Cartier’s most striking and emblematic shaped watches over the maison’s history—the rectangular Tank, the oval Baignoire, the round Pebble, and more—are the stars of the ongoing “A Journey Through Time” exhibition, held at Le Salon Cartier, on the third level of Cartier’s ION Orchard boutique, through 2 February.
Born out of the Cartier Time Project, a 12-part short film series starring the actor Jake Gyllenhaal released last January that encouraged questioning one’s relationship with time, the exhibition spotlights the original, imaginative and distinctive forms of Cartier’s watches and the maison’s history of and expertise in design and aesthetics, as well as its philosophy surrounding time: “At Cartier, time is not only what we measure, but also what we treasure.”

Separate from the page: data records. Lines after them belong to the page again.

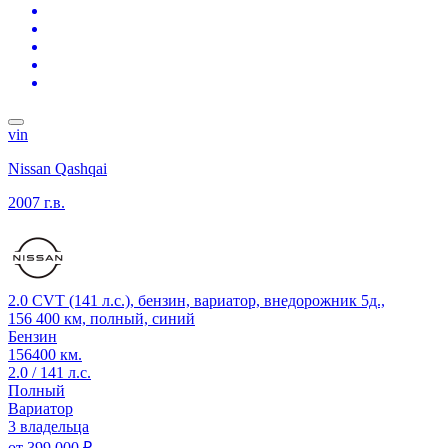
vin
Nissan Qashqai
2007 г.в.
2.0 CVT (141 л.с.), бензин, вариатор, внедорожник 5д.,
156 400 км, полный, синий
Бензин
156400 км.
2.0 / 141 л.с.
Полный
Вариатор
3 владельца
от
399 000 ₽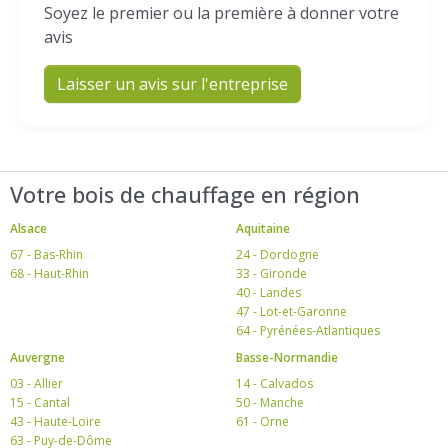
Soyez le premier ou la première à donner votre
avis
Laisser un avis sur l'entreprise
Votre bois de chauffage en région
Alsace
Aquitaine
67 - Bas-Rhin
24 - Dordogne
68 - Haut-Rhin
33 - Gironde
40 - Landes
47 - Lot-et-Garonne
64 - Pyrénées-Atlantiques
Auvergne
Basse-Normandie
03 - Allier
14 - Calvados
15 - Cantal
50 - Manche
43 - Haute-Loire
61 - Orne
63 - Puy-de-Dôme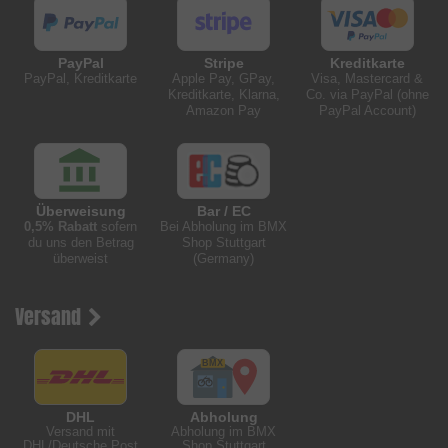
PayPal
Stripe
Kreditkarte
PayPal, Kreditkarte
Apple Pay, GPay,
Visa, Mastercard &
Kreditkarte, Klarna,
Co. via PayPal (ohne
Amazon Pay
PayPal Account)
Überweisung
Bar / EC
0,5% Rabatt
sofern
Bei Abholung im BMX
du uns den Betrag
Shop Stuttgart
überweist
(Germany)
Versand
DHL
Abholung
Versand mit
Abholung im BMX
DHL/Deutsche Post
Shop Stuttgart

The tour comprises a screening of chapters from the Cartier Time Project, cocktails that encourage introspection with their thought-provoking names (like “Escape”) and transportive sensorial qualities, an interactive session with the maison’s contemporary watch collections for men and women, and—the pièce de résistance—23 timepieces that hail from the 3,500-strong Cartier Collection of heritage items.
With Singapore being the first market to host the Cartier “A Journey Through Time” exhibition, here’s an introduction to five of the highlights on display to make a beeline for while you still can.
Tank L.C. wristwatch
This early Tank L.C. timepiece is a version of the Tank wristwatch that Cartier created in 1922, groundbreaking for defying the convention of round watches. The apocryphal story of how it earned its name connects its rectilinear silhouette with the top view of a WWI tank.
Taking reference from the emblem of the Paris–Dakar Rally (the international off-road endurance motorsport event now known as The Dakar Rally), this exceedingly rare watch was awarded to the winner of two consecutive rallies, nicknamed the Cartier challenge. Just four unique models were ever created.
This piece is a descendant of the Santos watch Cartier created in 1904 for Brazilian aviator Alberto Santos-Dumont, and features the same square shape with rounded corners and exposed screw detail.
One of a limited edition of 200 pieces. The Cloche wristwatch and its unusual bell-shaped case first appeared in the maison in 1921 and was inducted into the Privé Collection during its centenary year as a limited edition.
No list of archival Cartier watches is complete without mentioning the Crash. First appearing in 1967, the watch with the surrealist case is reportedly inspired by a banged-up Baignoire timepiece returned to the maison for repairs, but was actually created by Jean-Jacques Cartier of Cartier London and the designer Rupert Emmerson.